[Exercise input]
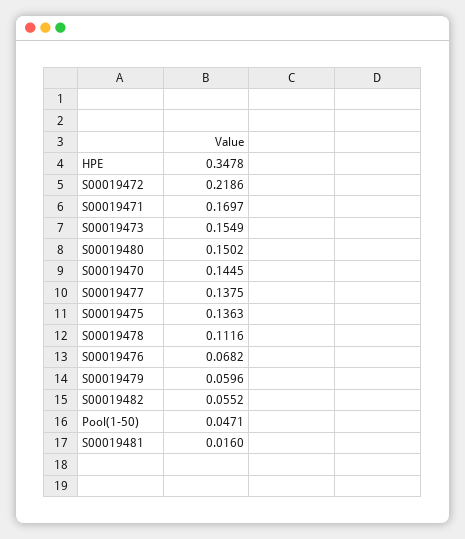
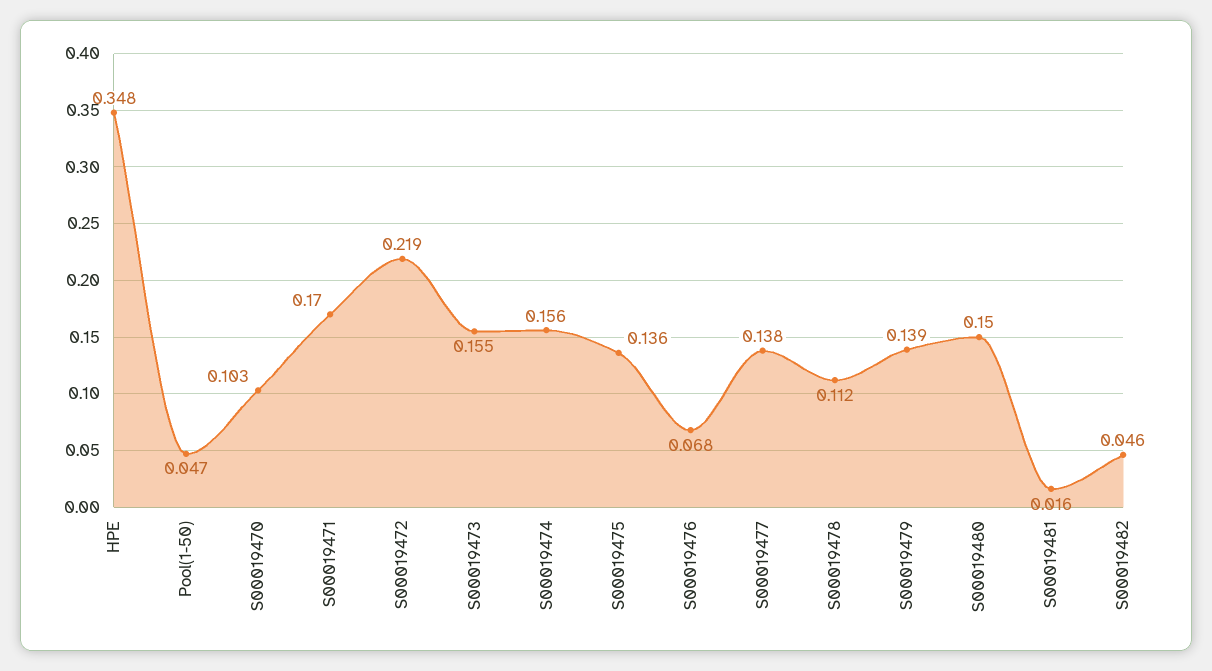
S00019470: 0.1445 -> 0.103
S00019479: 0.0596 -> 0.139
S00019482: 0.0552 -> 0.046
S00019474: none -> 0.156

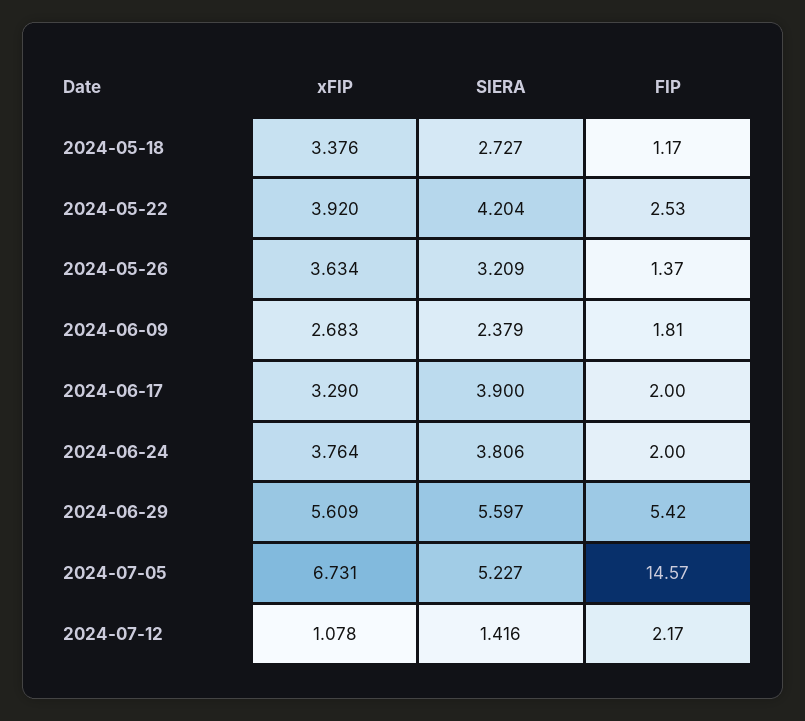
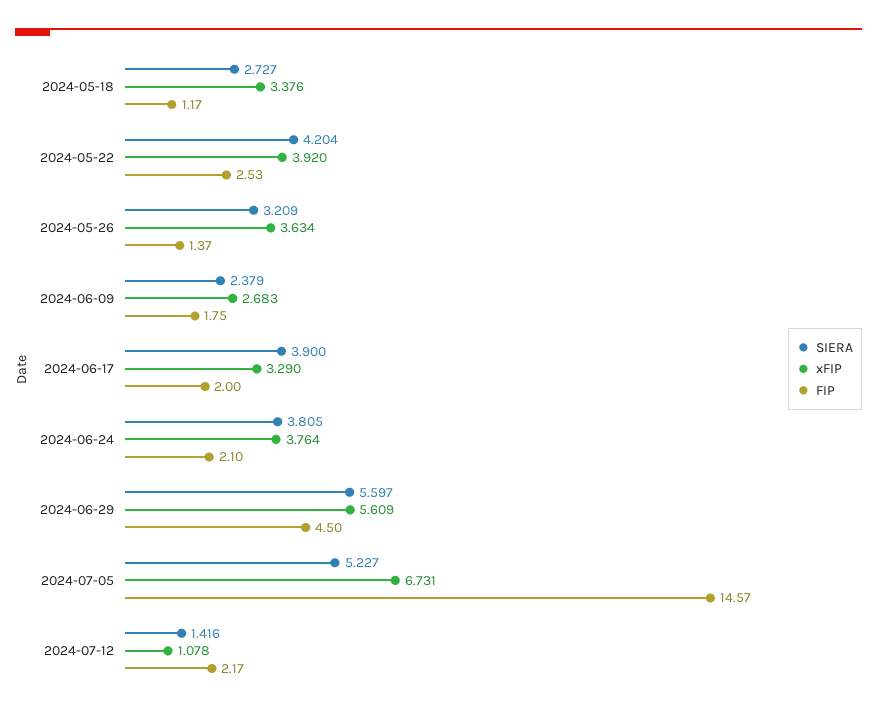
FIP, 2024-06-09: 1.81 -> 1.75
SIERA, 2024-06-24: 3.806 -> 3.805
FIP, 2024-06-24: 2 -> 2.1
FIP, 2024-06-29: 5.42 -> 4.5

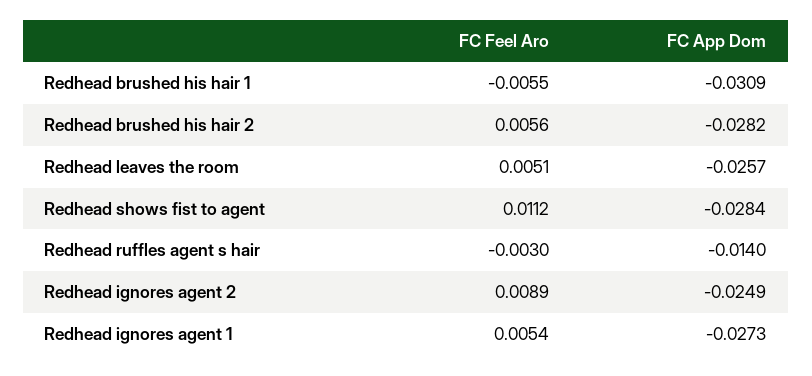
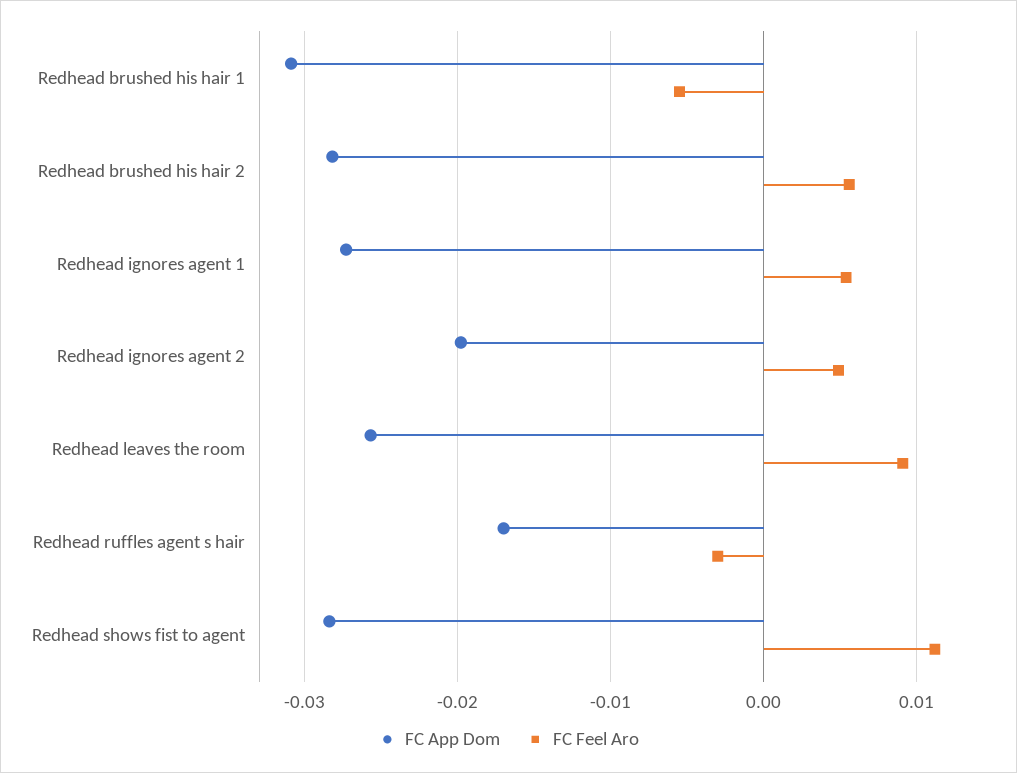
FC Feel Aro, Redhead leaves the room: 0.0051 -> 0.009
FC App Dom, Redhead ruffles agent s hair: -0.014 -> -0.017
FC Feel Aro, Redhead ignores agent 2: 0.0089 -> 0.005
FC App Dom, Redhead ignores agent 2: -0.0249 -> -0.02

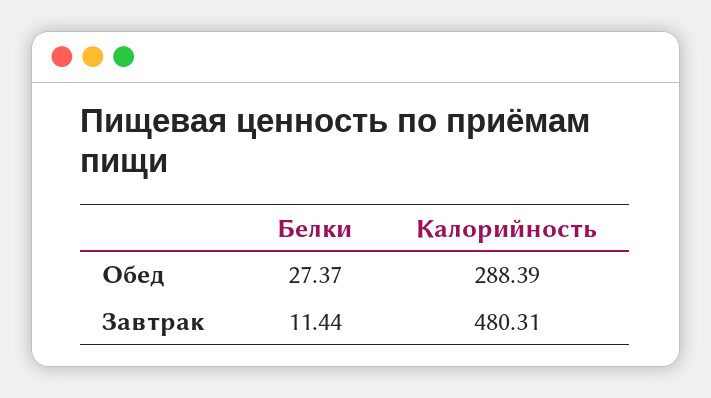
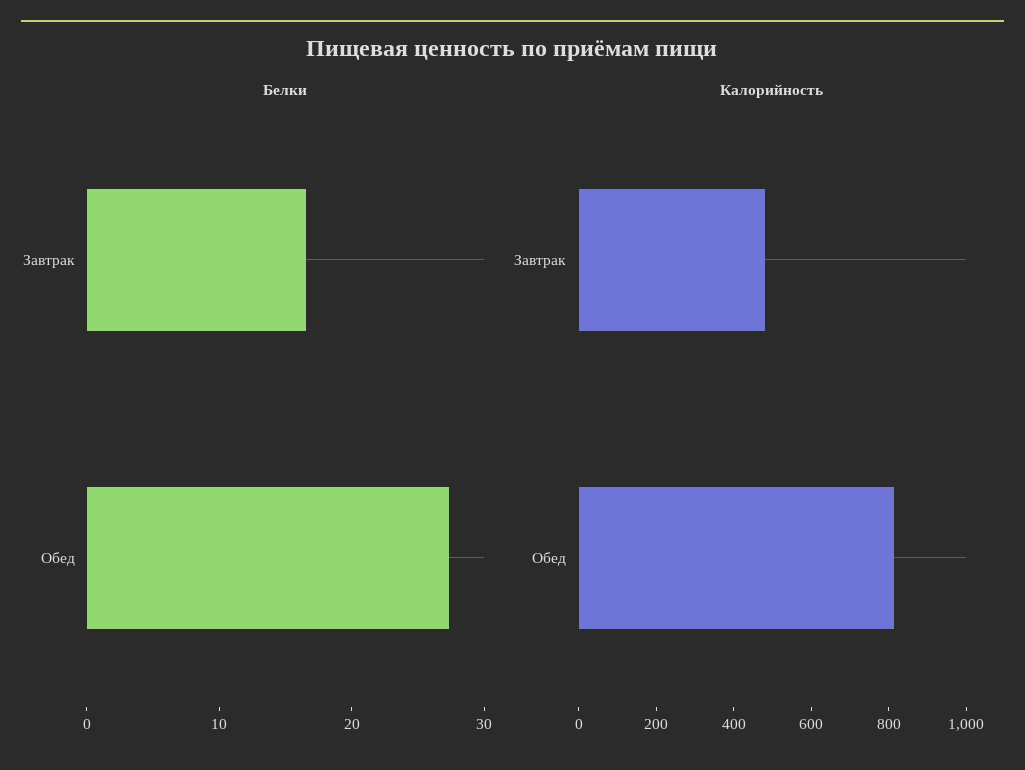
Калорийность, Обед: 288.39 -> 800
Белки, Завтрак: 11.44 -> 16

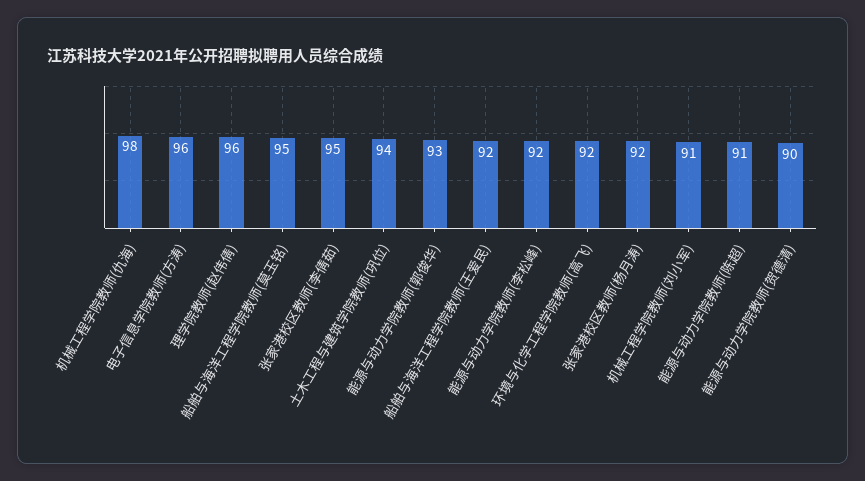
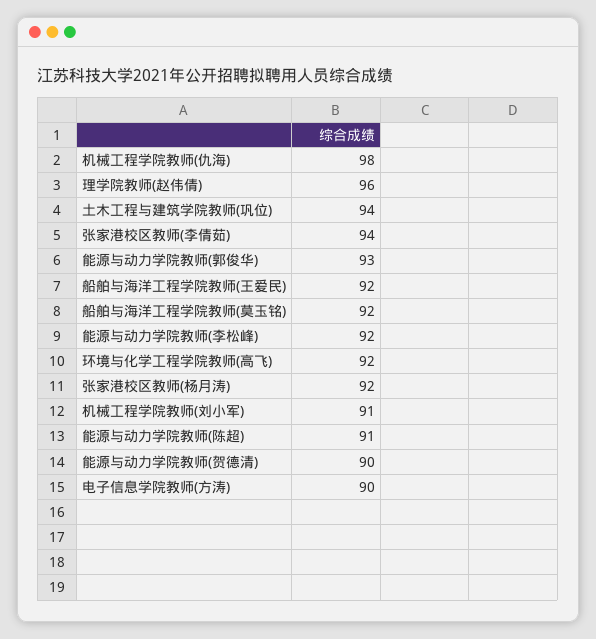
电子信息学院教师(方涛): 96 -> 90
船舶与海洋工程学院教师(莫玉铭): 95 -> 92
张家港校区教师(李倩茹): 95 -> 94

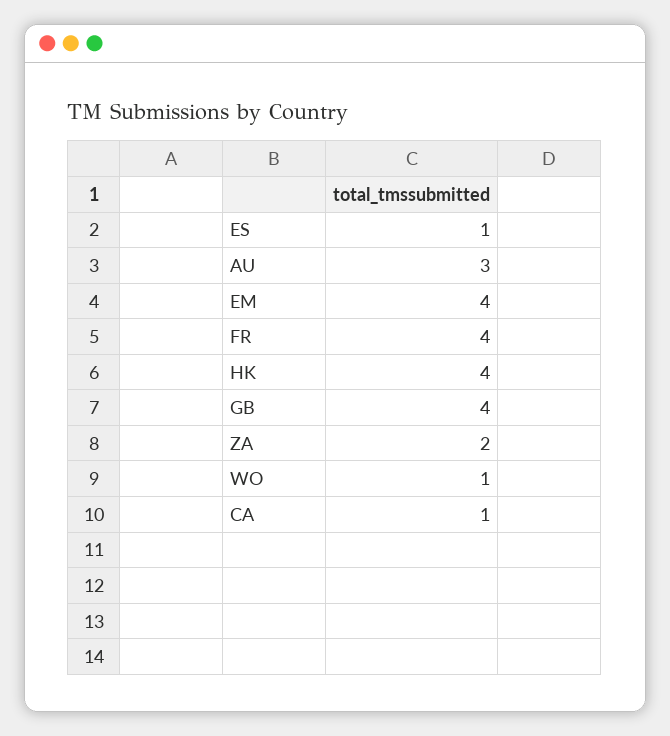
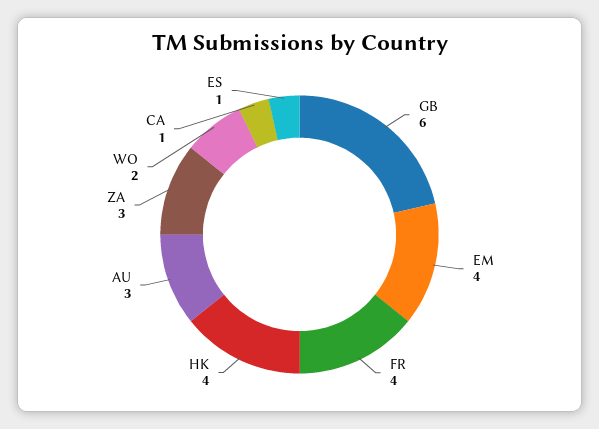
GB: 4 -> 6
ZA: 2 -> 3
WO: 1 -> 2

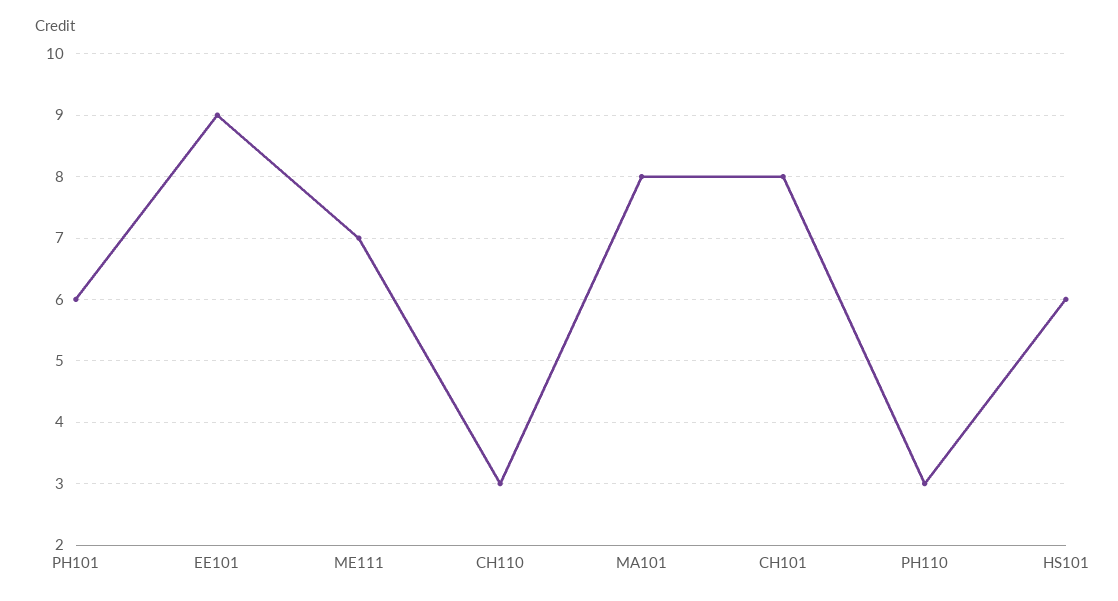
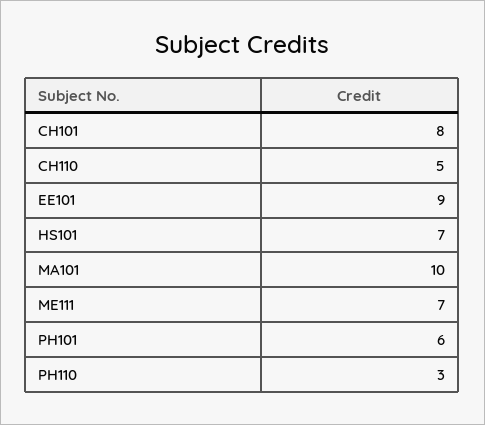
CH110: 3 -> 5
MA101: 8 -> 10
HS101: 6 -> 7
[/Exercise input]
Skip the images and set down the rest of the data unchanged.

S00019470: 0.1445 -> 0.103
S00019479: 0.0596 -> 0.139
S00019482: 0.0552 -> 0.046
S00019474: none -> 0.156

FIP, 2024-06-09: 1.81 -> 1.75
SIERA, 2024-06-24: 3.806 -> 3.805
FIP, 2024-06-24: 2 -> 2.1
FIP, 2024-06-29: 5.42 -> 4.5

FC Feel Aro, Redhead leaves the room: 0.0051 -> 0.009
FC App Dom, Redhead ruffles agent s hair: -0.014 -> -0.017
FC Feel Aro, Redhead ignores agent 2: 0.0089 -> 0.005
FC App Dom, Redhead ignores agent 2: -0.0249 -> -0.02

Калорийность, Обед: 288.39 -> 800
Белки, Завтрак: 11.44 -> 16

电子信息学院教师(方涛): 96 -> 90
船舶与海洋工程学院教师(莫玉铭): 95 -> 92
张家港校区教师(李倩茹): 95 -> 94

GB: 4 -> 6
ZA: 2 -> 3
WO: 1 -> 2

CH110: 3 -> 5
MA101: 8 -> 10
HS101: 6 -> 7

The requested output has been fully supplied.